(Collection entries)
========
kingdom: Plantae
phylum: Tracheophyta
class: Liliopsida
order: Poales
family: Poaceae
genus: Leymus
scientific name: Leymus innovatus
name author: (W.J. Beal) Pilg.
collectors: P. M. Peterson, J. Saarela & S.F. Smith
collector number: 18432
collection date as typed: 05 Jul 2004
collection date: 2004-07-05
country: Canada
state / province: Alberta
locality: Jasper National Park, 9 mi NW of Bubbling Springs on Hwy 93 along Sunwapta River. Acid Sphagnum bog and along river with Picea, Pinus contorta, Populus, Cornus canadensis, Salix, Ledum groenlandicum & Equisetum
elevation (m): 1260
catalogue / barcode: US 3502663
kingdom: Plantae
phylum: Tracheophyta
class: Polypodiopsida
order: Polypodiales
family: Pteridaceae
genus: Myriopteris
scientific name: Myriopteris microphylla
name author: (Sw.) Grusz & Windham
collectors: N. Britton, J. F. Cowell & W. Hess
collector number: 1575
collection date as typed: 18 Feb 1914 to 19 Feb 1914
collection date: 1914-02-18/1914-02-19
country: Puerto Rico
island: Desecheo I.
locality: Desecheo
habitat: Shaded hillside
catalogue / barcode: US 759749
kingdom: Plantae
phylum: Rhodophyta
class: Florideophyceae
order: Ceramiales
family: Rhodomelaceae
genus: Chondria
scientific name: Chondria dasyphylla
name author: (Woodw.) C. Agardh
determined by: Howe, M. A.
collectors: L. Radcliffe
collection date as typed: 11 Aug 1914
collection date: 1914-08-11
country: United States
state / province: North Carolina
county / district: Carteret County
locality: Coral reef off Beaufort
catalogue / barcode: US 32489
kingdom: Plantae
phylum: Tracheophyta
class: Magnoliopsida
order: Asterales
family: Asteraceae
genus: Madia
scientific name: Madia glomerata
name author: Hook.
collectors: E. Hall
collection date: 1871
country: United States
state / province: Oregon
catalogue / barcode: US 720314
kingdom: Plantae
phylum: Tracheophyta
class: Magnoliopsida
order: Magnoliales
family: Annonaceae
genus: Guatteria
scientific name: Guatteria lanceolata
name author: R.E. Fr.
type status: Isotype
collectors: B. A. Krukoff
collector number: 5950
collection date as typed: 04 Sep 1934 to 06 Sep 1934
========
■ Exercise task ■
Pull out the lines of the records verbatim, starting at the line that contains "family: Rhodomelaceae" and ending at the last line of the records.

■ Result for this task ■
family: Rhodomelaceae
genus: Chondria
scientific name: Chondria dasyphylla
name author: (Woodw.) C. Agardh
determined by: Howe, M. A.
collectors: L. Radcliffe
collection date as typed: 11 Aug 1914
collection date: 1914-08-11
country: United States
state / province: North Carolina
county / district: Carteret County
locality: Coral reef off Beaufort
catalogue / barcode: US 32489
kingdom: Plantae
phylum: Tracheophyta
class: Magnoliopsida
order: Asterales
family: Asteraceae
genus: Madia
scientific name: Madia glomerata
name author: Hook.
collectors: E. Hall
collection date: 1871
country: United States
state / province: Oregon
catalogue / barcode: US 720314
kingdom: Plantae
phylum: Tracheophyta
class: Magnoliopsida
order: Magnoliales
family: Annonaceae
genus: Guatteria
scientific name: Guatteria lanceolata
name author: R.E. Fr.
type status: Isotype
collectors: B. A. Krukoff
collector number: 5950
collection date as typed: 04 Sep 1934 to 06 Sep 1934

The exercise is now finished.